We chose Destiny One because it will allow non-credit programs the maximum amount of control in running their own programs on their own schedules and timelines while standardizing the business.Vicki Lewis McGarveyVice Provost for University College, Temple University
Destiny One allows Temple to function like any major online retailer, in that the website provides all the information and tools that a prospective buyer needs in order to manage the transaction themselves without help from staff. However, if learners do have questions or require assistance, they can simply request additional assistance and Destiny One will ensure that the request is routed to the appropriate staff member and that they have access to the full learner profile, including previous course and billing information and a full communication history. This means staff can answer questions from current and prospective learners quickly, accurately, and contextually.
4. Scalable conference management
In addition to courses, certificates, and full programs, Temple also hosts a number of conferences each year. However, staff found conference management to be both cumbersome and time consuming. Temple chose to also implement Destiny One’s Conference Manager, allowing staff to manage the entire conference process, from set up to marketing to registration and beyond.

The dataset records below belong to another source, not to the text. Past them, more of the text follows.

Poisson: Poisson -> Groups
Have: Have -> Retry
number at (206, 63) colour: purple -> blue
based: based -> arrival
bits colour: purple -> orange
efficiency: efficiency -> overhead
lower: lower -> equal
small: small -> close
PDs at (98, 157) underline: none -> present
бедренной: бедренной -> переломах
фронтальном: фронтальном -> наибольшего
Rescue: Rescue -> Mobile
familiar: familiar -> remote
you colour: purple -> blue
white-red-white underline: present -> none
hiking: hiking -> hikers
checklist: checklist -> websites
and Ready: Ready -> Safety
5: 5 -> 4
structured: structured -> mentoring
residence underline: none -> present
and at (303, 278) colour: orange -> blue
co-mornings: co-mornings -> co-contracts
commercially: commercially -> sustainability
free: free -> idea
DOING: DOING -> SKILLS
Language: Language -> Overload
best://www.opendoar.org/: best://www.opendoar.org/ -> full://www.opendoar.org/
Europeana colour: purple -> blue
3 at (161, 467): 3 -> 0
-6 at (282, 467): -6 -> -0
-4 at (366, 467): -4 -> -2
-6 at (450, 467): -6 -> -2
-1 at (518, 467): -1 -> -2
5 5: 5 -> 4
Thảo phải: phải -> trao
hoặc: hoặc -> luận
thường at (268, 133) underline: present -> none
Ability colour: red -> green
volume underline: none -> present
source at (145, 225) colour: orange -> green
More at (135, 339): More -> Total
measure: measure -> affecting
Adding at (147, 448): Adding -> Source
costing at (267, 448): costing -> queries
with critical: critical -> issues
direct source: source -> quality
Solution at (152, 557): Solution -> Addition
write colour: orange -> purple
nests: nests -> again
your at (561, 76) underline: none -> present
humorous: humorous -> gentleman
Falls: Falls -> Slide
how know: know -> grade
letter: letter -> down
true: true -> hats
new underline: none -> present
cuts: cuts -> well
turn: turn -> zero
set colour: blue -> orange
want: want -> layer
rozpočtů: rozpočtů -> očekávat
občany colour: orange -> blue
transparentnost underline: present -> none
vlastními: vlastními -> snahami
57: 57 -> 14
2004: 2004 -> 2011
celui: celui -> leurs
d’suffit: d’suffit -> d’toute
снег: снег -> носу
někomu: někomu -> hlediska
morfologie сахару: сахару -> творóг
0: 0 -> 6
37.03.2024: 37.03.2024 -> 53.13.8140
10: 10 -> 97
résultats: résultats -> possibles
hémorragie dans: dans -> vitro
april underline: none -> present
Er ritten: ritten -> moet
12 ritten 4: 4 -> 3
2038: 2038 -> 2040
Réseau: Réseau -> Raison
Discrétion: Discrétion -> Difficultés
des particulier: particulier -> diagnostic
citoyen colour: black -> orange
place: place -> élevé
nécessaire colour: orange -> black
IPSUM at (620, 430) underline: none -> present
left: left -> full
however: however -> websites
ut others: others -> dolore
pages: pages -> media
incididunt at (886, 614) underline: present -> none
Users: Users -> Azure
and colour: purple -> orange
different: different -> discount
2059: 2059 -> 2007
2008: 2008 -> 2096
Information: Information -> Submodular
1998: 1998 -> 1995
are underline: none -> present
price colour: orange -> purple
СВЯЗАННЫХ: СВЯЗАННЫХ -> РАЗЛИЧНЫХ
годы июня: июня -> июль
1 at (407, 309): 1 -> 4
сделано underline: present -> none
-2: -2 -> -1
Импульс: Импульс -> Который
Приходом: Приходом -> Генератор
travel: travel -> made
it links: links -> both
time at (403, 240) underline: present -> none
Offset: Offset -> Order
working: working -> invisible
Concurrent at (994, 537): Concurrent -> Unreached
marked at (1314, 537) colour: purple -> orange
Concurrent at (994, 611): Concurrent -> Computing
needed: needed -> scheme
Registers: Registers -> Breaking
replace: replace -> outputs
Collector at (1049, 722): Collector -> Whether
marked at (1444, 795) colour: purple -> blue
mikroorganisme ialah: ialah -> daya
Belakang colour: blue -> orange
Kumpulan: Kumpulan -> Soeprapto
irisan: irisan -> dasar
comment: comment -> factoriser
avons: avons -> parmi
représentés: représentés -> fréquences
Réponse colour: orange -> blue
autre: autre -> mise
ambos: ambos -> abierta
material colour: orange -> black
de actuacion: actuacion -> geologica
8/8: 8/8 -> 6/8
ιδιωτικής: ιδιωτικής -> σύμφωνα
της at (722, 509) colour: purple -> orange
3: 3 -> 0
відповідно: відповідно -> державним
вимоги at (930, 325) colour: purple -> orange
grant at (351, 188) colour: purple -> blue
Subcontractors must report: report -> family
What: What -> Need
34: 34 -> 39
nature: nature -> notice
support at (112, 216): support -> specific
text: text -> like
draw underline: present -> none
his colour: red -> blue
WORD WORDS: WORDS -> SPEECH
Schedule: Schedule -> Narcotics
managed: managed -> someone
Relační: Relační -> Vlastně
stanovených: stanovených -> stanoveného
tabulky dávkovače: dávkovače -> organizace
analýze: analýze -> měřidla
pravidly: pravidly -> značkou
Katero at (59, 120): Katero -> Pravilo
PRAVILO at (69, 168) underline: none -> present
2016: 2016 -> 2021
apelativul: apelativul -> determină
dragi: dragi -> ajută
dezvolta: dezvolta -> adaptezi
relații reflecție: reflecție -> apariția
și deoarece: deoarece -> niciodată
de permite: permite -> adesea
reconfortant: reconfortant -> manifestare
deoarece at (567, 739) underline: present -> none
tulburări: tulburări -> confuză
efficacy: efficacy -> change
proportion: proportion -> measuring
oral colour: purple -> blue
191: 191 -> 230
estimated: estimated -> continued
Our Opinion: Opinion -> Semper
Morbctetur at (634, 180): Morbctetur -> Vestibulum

The Destiny One Conference Manager allows institutions to scale and automate the entire process of setting up, marketing, and managing conferences. Staff simply input the conference details and are able to begin taking enrollments almost immediately.
“We were able to create a web presence in a matter of hours rather than the weeks or months that it might have taken for a web development team to build that whole registration and payment process,” Westrick said.
The impact of the Conference Manager, and of Destiny One more broadly, has increased recognition for the work and support of the continuing education division across Temple.
"We recently we had a unit host a conference attended by several hundred people and,
in the conference program, they acknowledged the continuing education system team
and one of our student workers who helped support and set up the conference using
the non-credit system," Westrick said. "The fact that a school or college recognizes
their systems people speaks volumes about the way that we’ve been able to build that
relationship and the impact the system itself has had."
The bottom line: Improved the experience for staff and students
Centralizing operations and automating the course and conference creation and enrollment processes have been major timesavers for staff. Rather than spending the bulk of their time on administrative duties, staff can now focus on developing and marketing programs and creating an engaging experience for learners. Across all facets of operations, Destiny One gives staff the tools they need to provide learners with a more intuitive and user-friendly customer experience.
“Destiny One has eliminated many lengthy manual processes, thereby making our staff more efficient and productive while providing integration points with our existing backend computing infrastructure,” Westrick said. “Despite its breadth, it’s a user-friendly platform and it allows us to enhance our relationships with students, faculty, and staff.”